Problem requirements | Which lines of the entries contain the string "Right"? Copy each of them.

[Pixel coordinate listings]
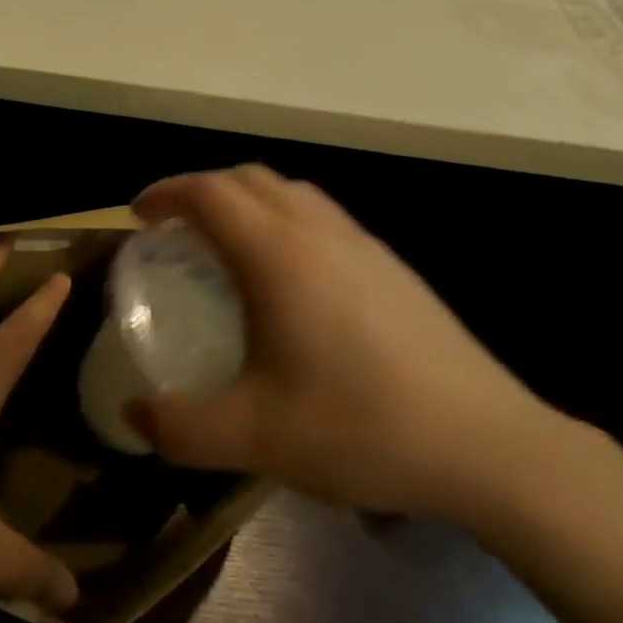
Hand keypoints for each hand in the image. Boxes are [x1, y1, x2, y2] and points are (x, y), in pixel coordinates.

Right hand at [126, 166, 555, 520]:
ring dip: (246, 200)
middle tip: (174, 228)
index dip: (166, 193)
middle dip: (201, 190)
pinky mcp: (391, 264)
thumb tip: (134, 414)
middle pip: (247, 179)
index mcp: (277, 253)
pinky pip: (319, 215)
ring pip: (289, 192)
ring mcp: (361, 242)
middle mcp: (316, 230)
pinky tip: (289, 279)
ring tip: (226, 245)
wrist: (488, 443)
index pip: (208, 193)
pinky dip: (283, 220)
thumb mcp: (255, 437)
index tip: (138, 216)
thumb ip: (181, 426)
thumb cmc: (361, 426)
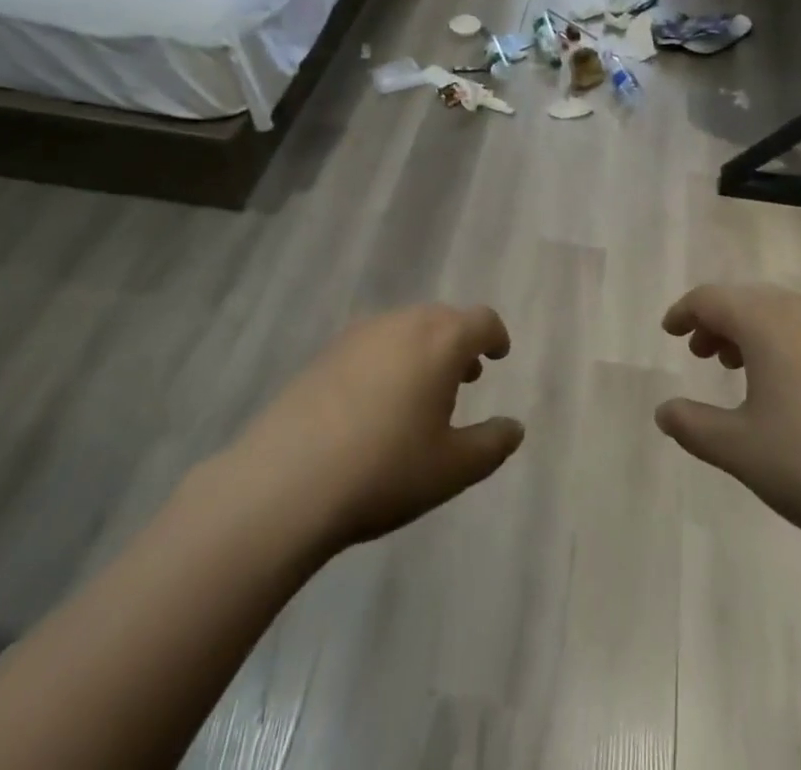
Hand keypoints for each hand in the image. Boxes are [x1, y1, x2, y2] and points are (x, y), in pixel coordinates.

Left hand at [215, 305, 523, 554]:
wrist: (285, 481)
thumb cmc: (385, 470)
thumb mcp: (452, 468)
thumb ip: (492, 444)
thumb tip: (515, 428)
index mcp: (441, 340)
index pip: (481, 320)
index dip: (495, 335)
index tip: (499, 354)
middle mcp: (402, 323)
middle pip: (442, 319)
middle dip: (459, 343)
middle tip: (466, 377)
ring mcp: (359, 334)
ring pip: (405, 328)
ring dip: (423, 349)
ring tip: (422, 391)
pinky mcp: (325, 353)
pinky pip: (372, 344)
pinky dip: (389, 359)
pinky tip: (376, 402)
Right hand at [655, 285, 800, 571]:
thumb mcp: (739, 450)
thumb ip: (693, 425)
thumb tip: (663, 412)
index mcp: (767, 320)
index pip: (712, 298)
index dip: (685, 312)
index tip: (668, 331)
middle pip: (748, 301)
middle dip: (718, 322)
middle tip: (700, 353)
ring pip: (783, 315)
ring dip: (753, 334)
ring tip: (738, 370)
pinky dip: (787, 346)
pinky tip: (790, 390)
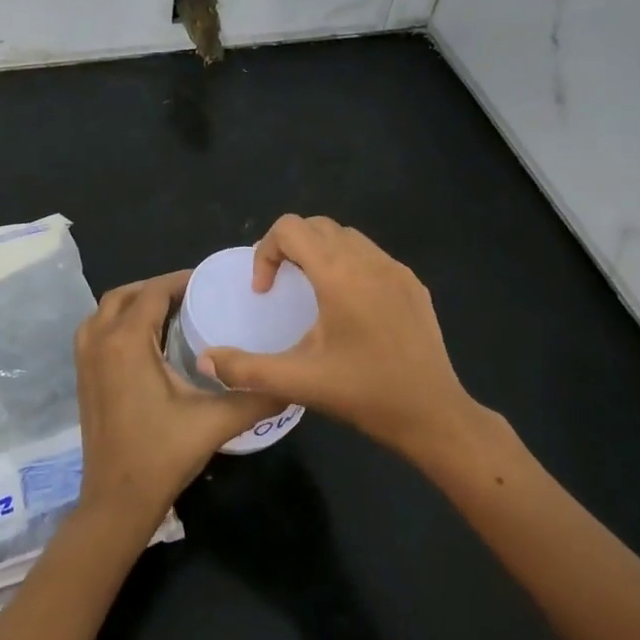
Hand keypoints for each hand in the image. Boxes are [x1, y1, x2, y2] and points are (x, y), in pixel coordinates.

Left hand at [73, 271, 279, 527]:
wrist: (116, 501)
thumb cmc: (162, 455)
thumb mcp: (215, 422)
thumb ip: (256, 397)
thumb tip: (293, 383)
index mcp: (127, 341)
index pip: (153, 292)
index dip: (181, 280)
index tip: (210, 282)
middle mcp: (99, 341)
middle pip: (125, 294)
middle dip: (157, 288)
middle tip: (193, 296)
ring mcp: (85, 359)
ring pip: (106, 311)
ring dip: (135, 303)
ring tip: (171, 312)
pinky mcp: (82, 377)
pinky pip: (97, 331)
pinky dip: (118, 322)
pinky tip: (147, 342)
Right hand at [200, 216, 477, 456]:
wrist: (433, 414)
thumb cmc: (364, 394)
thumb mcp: (299, 382)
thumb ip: (246, 369)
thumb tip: (205, 361)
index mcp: (338, 274)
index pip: (290, 228)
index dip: (266, 251)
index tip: (265, 291)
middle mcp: (368, 260)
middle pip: (317, 226)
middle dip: (290, 247)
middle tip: (281, 286)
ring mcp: (395, 269)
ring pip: (347, 236)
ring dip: (321, 252)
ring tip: (312, 292)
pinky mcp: (413, 284)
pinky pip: (372, 255)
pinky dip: (350, 264)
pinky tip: (350, 307)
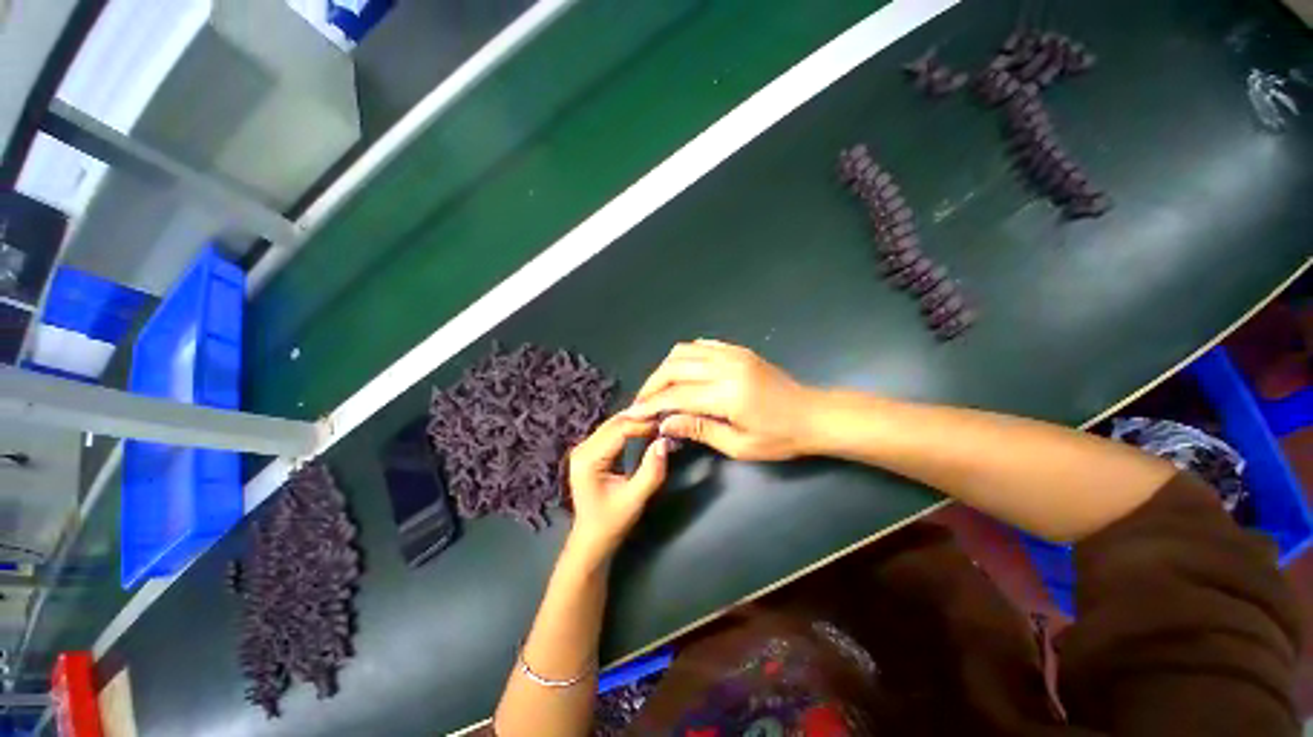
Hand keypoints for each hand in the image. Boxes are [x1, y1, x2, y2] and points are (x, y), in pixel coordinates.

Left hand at [564, 414, 670, 562]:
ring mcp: (584, 448)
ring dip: (636, 420)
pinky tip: (645, 428)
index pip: (619, 430)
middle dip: (640, 418)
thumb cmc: (612, 522)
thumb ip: (651, 471)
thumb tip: (664, 442)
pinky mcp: (590, 450)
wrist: (592, 539)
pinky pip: (612, 431)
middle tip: (665, 418)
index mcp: (588, 459)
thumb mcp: (635, 499)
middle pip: (614, 422)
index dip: (643, 424)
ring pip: (613, 424)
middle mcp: (582, 448)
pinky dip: (630, 427)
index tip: (666, 425)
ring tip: (658, 421)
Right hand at [624, 340, 821, 460]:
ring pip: (684, 351)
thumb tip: (665, 424)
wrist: (814, 414)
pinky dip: (685, 356)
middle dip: (652, 384)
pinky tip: (681, 372)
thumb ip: (699, 430)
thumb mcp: (739, 445)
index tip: (632, 413)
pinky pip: (702, 345)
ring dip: (665, 369)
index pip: (676, 395)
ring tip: (659, 389)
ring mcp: (733, 353)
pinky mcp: (738, 350)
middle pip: (674, 367)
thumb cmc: (780, 437)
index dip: (650, 404)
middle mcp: (726, 366)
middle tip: (642, 402)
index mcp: (727, 394)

Task response |
Right hand at [126, 166, 555, 520]:
Right hand at [655, 285, 800, 571]:
Right hand at [200, 216, 477, 456]:
Right hand at [624, 340, 821, 460]:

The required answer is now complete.